Searching for the Dwellings of Our Ancestors in the Finalese Region

In the Finalese region, only some valleys are accessible by car, while others can only be reached on foot. Some, nestled within the Mediterranean scrub, are hidden, silent, and wild, despite being relatively close to the highway or internal routes, such as the one leading to Colle del Melogno.

Here, there are 360-degree opportunities for outdoor activities, thanks in part to this unique geomorphology, which becomes evident as soon as you step outside the inhabited centers that dot both the ridges and the valley floors. For example, behind the village of Boragni, you can embark on a trail that leads to Orco, a typical rural settlement located at the head of the wild Nava and Cornei valleys.

After a few metres, you’ll notice the natural peculiarities around you, with rock formations shaping the landscape.

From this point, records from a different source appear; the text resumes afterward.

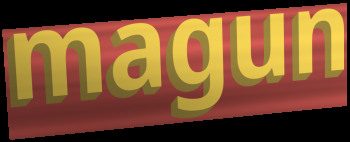
magun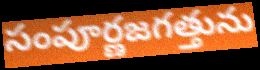
సంపూర్ణజగత్తునుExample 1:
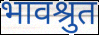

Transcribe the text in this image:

भावश्रुत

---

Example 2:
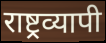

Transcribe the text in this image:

राष्ट्रव्यापी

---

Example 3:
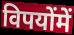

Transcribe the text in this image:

विपयोंमें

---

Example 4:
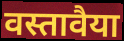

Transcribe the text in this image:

वस्तावैया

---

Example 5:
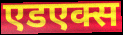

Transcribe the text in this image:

एडएक्सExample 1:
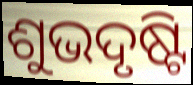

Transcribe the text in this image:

ଶୁଭଦୃଷ୍ଟି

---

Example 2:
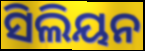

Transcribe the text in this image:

ସିଲିୟନ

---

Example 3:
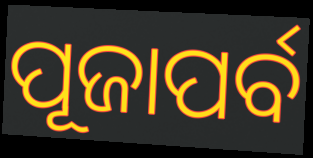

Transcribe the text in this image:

ପୂଜାପର୍ବ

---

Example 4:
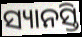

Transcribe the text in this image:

ସ୍ୟାନସ୍ତି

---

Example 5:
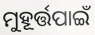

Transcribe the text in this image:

ମୁହୂର୍ତ୍ତପାଇଁ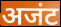
अजंट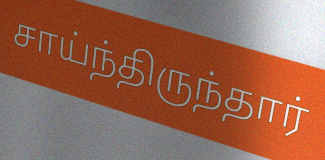
சாய்ந்திருந்தார்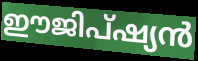
ഈജിപ്ഷ്യൻ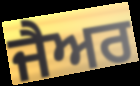
ਜੈਅਰ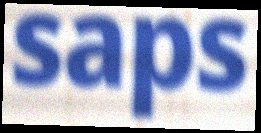
saps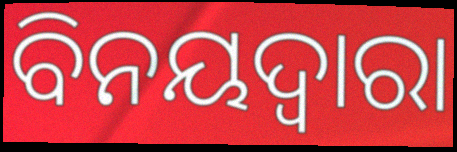
ବିନୟଦ୍ୱାରାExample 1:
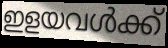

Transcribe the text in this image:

ഇളയവൾക്ക്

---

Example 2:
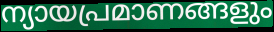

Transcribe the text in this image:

ന്യായപ്രമാണങ്ങളും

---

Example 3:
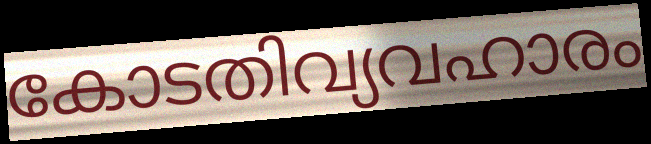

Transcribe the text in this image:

കോടതിവ്യവഹാരം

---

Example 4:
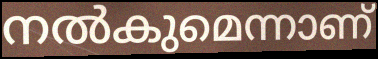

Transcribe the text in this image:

നൽകുമെന്നാണ്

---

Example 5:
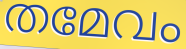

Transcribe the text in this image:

തമേവംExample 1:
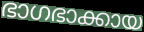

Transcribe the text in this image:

ഭാഗഭാക്കായ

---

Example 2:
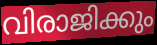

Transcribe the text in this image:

വിരാജിക്കും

You’ll encounter cliffs, monoliths and even a sinkhole.

The ascent to cross the ridge into Val di Nava holds a surprise: the entrance to a cave. With a little care, you can descend through the short section not touched by light and emerge on the outside of the rocky vault, this time overlooking Val di Nava.

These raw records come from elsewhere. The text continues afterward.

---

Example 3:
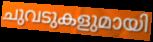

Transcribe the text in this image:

ചുവടുകളുമായി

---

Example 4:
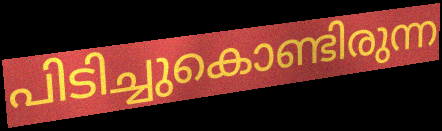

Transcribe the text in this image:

പിടിച്ചുകൊണ്ടിരുന്ന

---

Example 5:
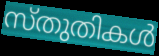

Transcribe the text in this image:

സ്തുതികൾ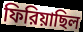
ফিরিয়াছিল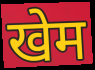
खेम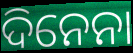
ଦିନେନାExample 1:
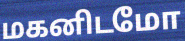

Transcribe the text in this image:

மகனிடமோ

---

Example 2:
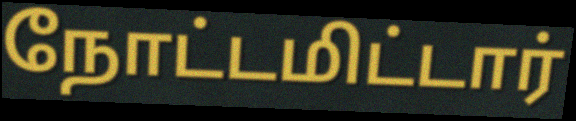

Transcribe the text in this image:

நோட்டமிட்டார்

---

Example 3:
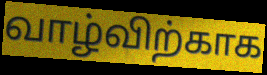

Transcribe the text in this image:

வாழ்விற்காக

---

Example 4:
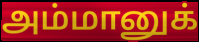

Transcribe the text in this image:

அம்மானுக்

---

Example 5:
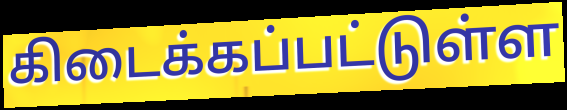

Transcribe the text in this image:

கிடைக்கப்பட்டுள்ள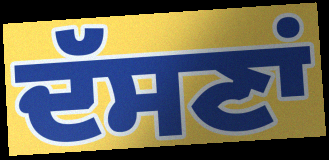
ਦੱਸਣਾਂ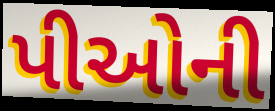
પીઓની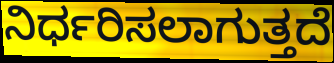
ನಿರ್ಧರಿಸಲಾಗುತ್ತದೆ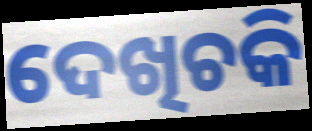
ଦେଖିଚକି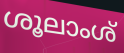
ശൂലാംശ്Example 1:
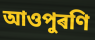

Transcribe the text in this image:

আওপুৰণি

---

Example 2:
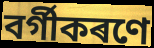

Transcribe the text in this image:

বৰ্গীকৰণে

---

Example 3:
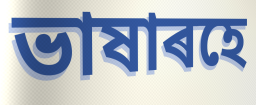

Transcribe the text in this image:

ভাষাৰহে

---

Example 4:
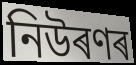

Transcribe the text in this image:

নিউৰণৰ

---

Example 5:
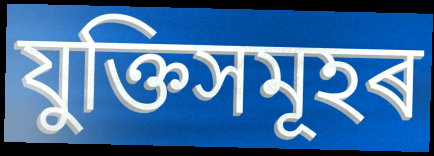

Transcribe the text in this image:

যুক্তিসমূহৰ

The cave is called “Arma Strapatente,” and it is the most spectacular cave in the Finalese, one of many in this area. Over millennia, water has carved numerous cavities of various sizes into the limestone rocks. Some of them were shelters for our ancestors during the Stone Age, and important archaeological artifacts have been found in many of them.

During all the excursions that take place along the itineraries between Spotorno and Borgio Verezzi, it is easy to come across one of the approximately 150 shelters frequented by prehistoric humans and imagine the Finalese landscape of 25,000 years ago. Once you exit the opposite entrance, another sunlit cave appears along the slope: the “Grotta dei Balconi,” another welcoming dwelling from the past.

The “Arma Strapatente” consists of a large tunnel, 64 metres long and with a height difference of about 10 metres, which crosses the Bastionata di Boragni, allowing a direct connection between the Nava and Sciusa valleys. Inside the cave, you can see various formations, including a large stalagmite in the middle of the gallery. Numerous niches and secondary chambers are visible on the walls. The origin of the name is also interesting: according to some interpretations, it derives from the Latin “extra patens” (meaning “opening outward” due to its shape), while according to some scholars, it comes from “trasparente” (meaning “transparent”) because it allows crossing the ridge.